= Hikayat Panca Tanderan =

Hikayat Panca Tanderan (حكاية ڤنچا تندران) is a hikayat in Malay language written by Abdullah bin Abdul Kadir. The hikayat was an adaptation of Panchatantra which was translated from Tamil language in 1835 with the help of a friend of Abdullah named Tambi Mutu Birapattar. Abdullah himself is a Muslim of mixed Tamil, Arab and Malay ancestry.
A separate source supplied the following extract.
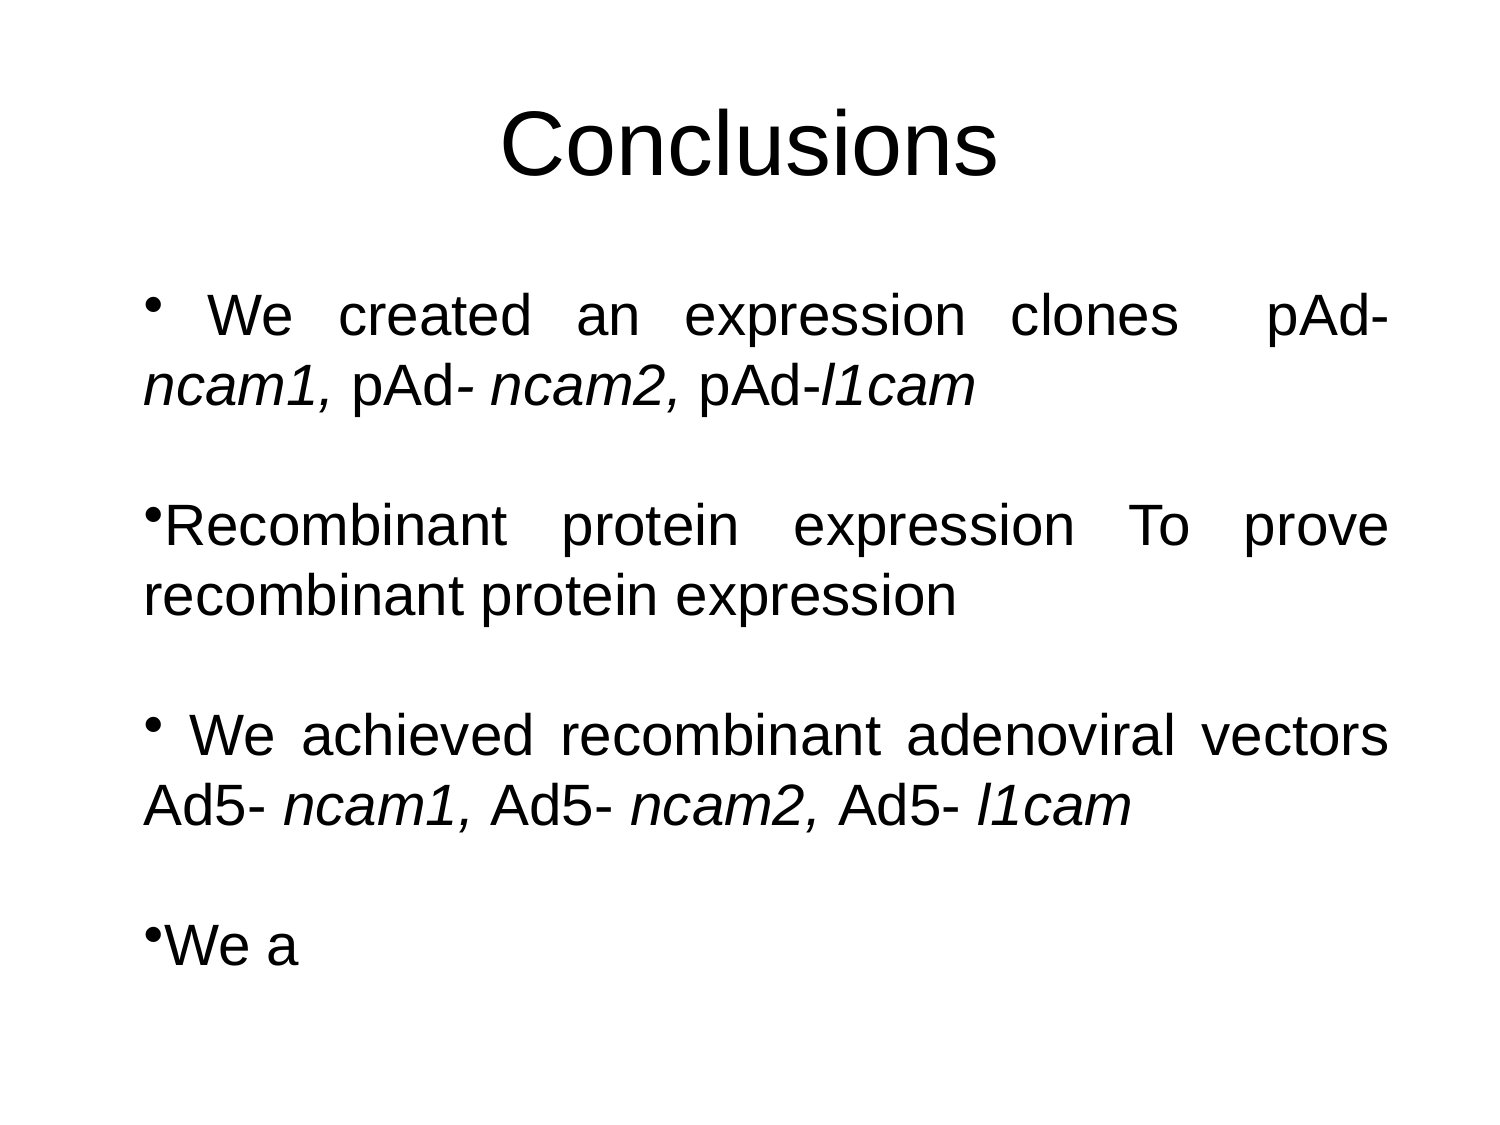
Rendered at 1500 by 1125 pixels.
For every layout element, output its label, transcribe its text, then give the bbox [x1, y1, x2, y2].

text_box We created an expression clones pAd- ncam1, pAd- ncam2, pAd-l1cam Recombinant protein expression To prove recombinant protein expression We achieved recombinant adenoviral vectors Ad5- ncam1, Ad5- ncam2, Ad5- l1cam We a [128, 269, 1407, 984]
title Conclusions [75, 45, 1425, 233]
The contents of the story are similar to the Hikayat Khalila dan Damina, a Malay text translated from the work of Persian scholar Abdullah Ibn al-Muqaffa, Kalilah wa-Dimnah (كليلة و دمنة), which in turn a translation from the Syriac version, Kalilag and Damnag which was also an adaptation of Panchatantra. The Abdullah's version however is considered closer to the original one in Sanskrit because it was directly translated from the Tamil version, which was written within the circle of Hindu culture itself.

==Story==
In Padalipurwan country, the land of Hindustan, there was a king named Sukadarma. He has four princes who are very dumb and did not obey their parent's advice. Their behavior made the king feel extremely sad.

So one day, when the king received an audience from his ministers and nobilities, there was a Brahmin named Sumasingha that voluntarily offered to educate his princes. The king gratefully accepted the offer so he gave the Brahmin his royal presents and rewards.

The Brahmin taught the four stupid princes with five (Sanskrit: pancha) stories that are divided based on their knowledge (Sanskrit:tantra) and supplemented with animal fables.

The titles of the five stories are:

- Matrapanam (in Sanskrit: Mitrabheda).
- Sakralaum (in Sanskrit: Mitraprâpti).
- Sandi Bikraum (in Sanskrit: Sandhi Vigraha).
- Artanasam (in Sanskrit: Labdhanâśa).
- Sambi Rica Karium (in Sanskrit: Aparîksitakâritva).